Des chercheurs de la Resolution Foundation, un think tank économique de tendance de gauche, ont estimé que la marge de manœuvre budgétaire serait probablement encore plus faible — inférieure à 8 milliards de livres au total — car les effets de la guerre en Iran pourraient encore peser sur la croissance de la production.

Burnham et Healey pourraient se tourner vers les impôts

L’emprunt a augmenté plus fortement que prévu ces derniers mois, en contraste marqué avec les chiffres de l’inflation et de la croissance qui — comme la confiance des consommateurs — sont ressortis plus favorables que les prévisions.

Ce décalage place Healey dans une position difficile avant le Budget, moment où les prévisions actualisées de l’Office for Budget Responsibility fourniront la mesure officielle de sa marge de manœuvre restante, alors que le gouvernement subit des pressions pour porter les dépenses de défense à trois pour cent du PIB tout en apportant un soutien aux ménages confrontés au coût de la vie.
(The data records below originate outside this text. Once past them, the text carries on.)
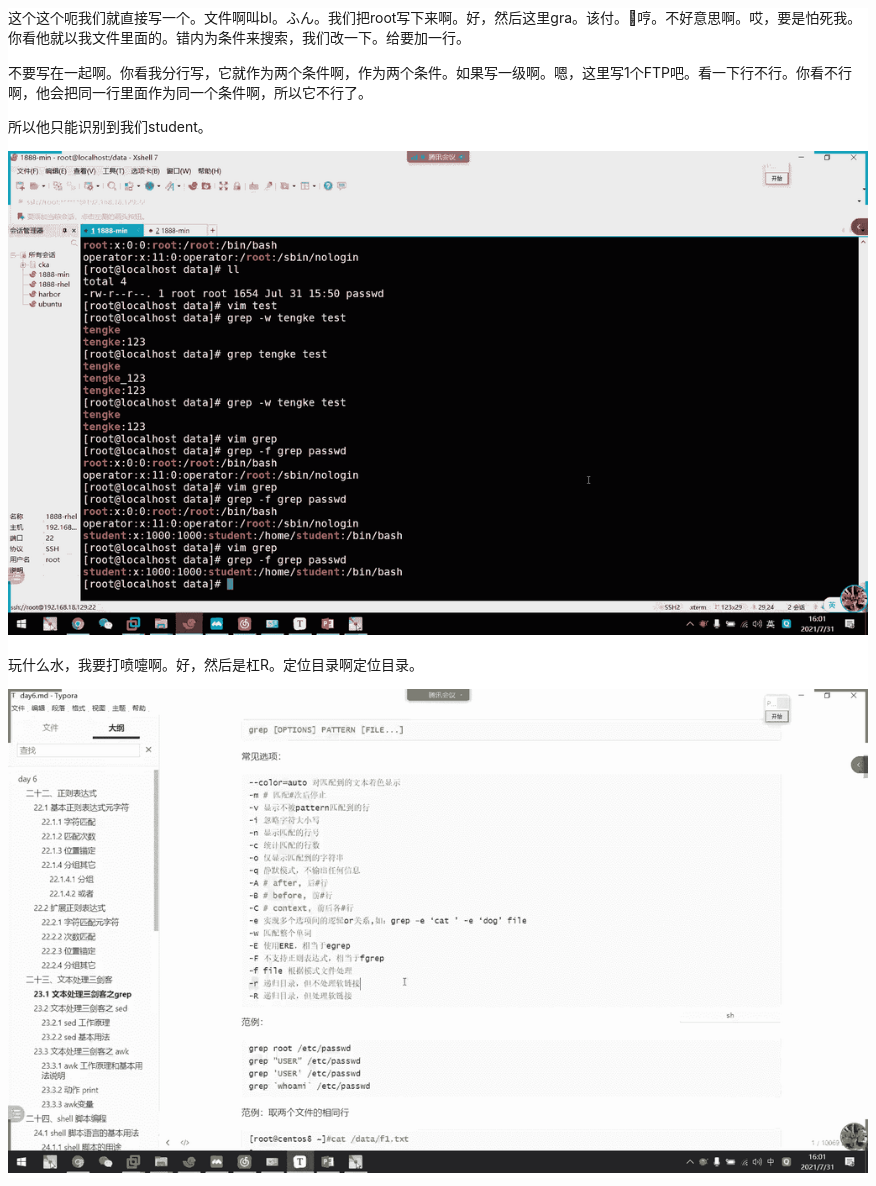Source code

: 这个这个呃我们就直接写一个。文件啊叫bl。ふん。我们把root写下来啊。好，然后这里gra。该付。🤧哼。不好意思啊。哎，要是怕死我。你看他就以我文件里面的。错内为条件来搜索，我们改一下。给要加一行。

不要写在一起啊。你看我分行写，它就作为两个条件啊，作为两个条件。如果写一级啊。嗯，这里写1个FTP吧。看一下行不行。你看不行啊，他会把同一行里面作为同一个条件啊，所以它不行了。

所以他只能识别到我们student。

![](img/b6257f946a6eede4a06b5757fe80a1dd_64.png)

玩什么水，我要打喷嚏啊。好，然后是杠R。定位目录啊定位目录。

![](img/b6257f946a6eede4a06b5757fe80a1dd_66.png)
Une analyse de Capital Economics a suggéré qu’il y aurait « peu de marge » pour accroître l’emprunt lors du Budget plus tard cette année. Selon le cabinet de conseil, un maximum d’environ 15 milliards de livres pourrait être accepté, même si des hausses d’impôts sont probables.
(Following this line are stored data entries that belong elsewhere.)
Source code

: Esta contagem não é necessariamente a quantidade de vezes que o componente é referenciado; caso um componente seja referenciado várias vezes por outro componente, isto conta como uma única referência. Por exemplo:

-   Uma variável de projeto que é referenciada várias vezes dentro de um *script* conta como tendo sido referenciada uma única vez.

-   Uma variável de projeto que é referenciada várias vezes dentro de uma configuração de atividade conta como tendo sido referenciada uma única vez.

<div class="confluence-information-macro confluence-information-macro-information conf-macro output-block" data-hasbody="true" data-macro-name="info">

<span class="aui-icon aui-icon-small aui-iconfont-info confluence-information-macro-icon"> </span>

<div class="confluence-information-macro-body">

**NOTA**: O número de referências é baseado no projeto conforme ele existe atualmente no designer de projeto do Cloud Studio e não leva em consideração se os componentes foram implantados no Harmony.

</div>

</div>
La cheffe économiste adjointe pour le Royaume-Uni, Ruth Gregory, a noté que les opérateurs de marché pourraient se montrer « plus tolérants » si l’emprunt supplémentaire était dirigé vers l’investissement et s’il était rentable, même si une remise en cause des règles budgétaires actuelles pourrait raviver la « sensibilité » des marchés. Les opérateurs ont examiné de près les annonces budgétaires britanniques depuis les turbulences sur les gilts qui ont suivi le mini-budget de septembre 2022, lorsque la flambée des rendements a forcé la Banque d’Angleterre à intervenir pour stabiliser le marché des obligations à longue maturité.

Dans une autre note, le senior economist Ashley Webb a averti que le Royaume-Uni était en bonne voie pour afficher un déficit supérieur à quatre pour cent du PIB pour la septième année consécutive. Il a attribué la faiblesse des récentes données d’emprunt à des paiements sociaux plus élevés, d’environ 2 milliards de livres au-dessus du niveau de l’année dernière.